_EXERCISE INSTRUCTIONS_
Locate every line in the listing below that contains the string "Winfried" and copy each of those lines.
━━━━━ RECORDS PROVIDED
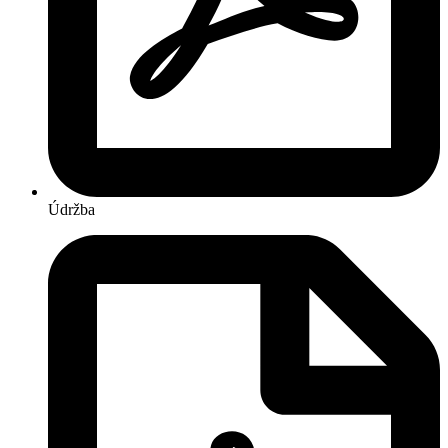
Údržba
━━━━━━━━━━
━━━━━ RECORDS PROVIDED
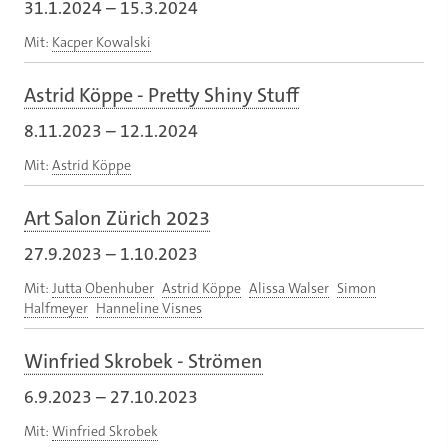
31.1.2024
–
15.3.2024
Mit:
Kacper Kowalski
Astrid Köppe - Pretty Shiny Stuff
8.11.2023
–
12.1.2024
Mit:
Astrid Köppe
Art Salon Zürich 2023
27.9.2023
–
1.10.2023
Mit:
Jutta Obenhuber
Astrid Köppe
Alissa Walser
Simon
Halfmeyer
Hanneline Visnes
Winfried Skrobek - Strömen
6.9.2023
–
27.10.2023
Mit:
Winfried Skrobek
━━━━━━━━━━
_ANSWER FOR THIS EXERCISE_
Winfried Skrobek - Strömen
Winfried Skrobek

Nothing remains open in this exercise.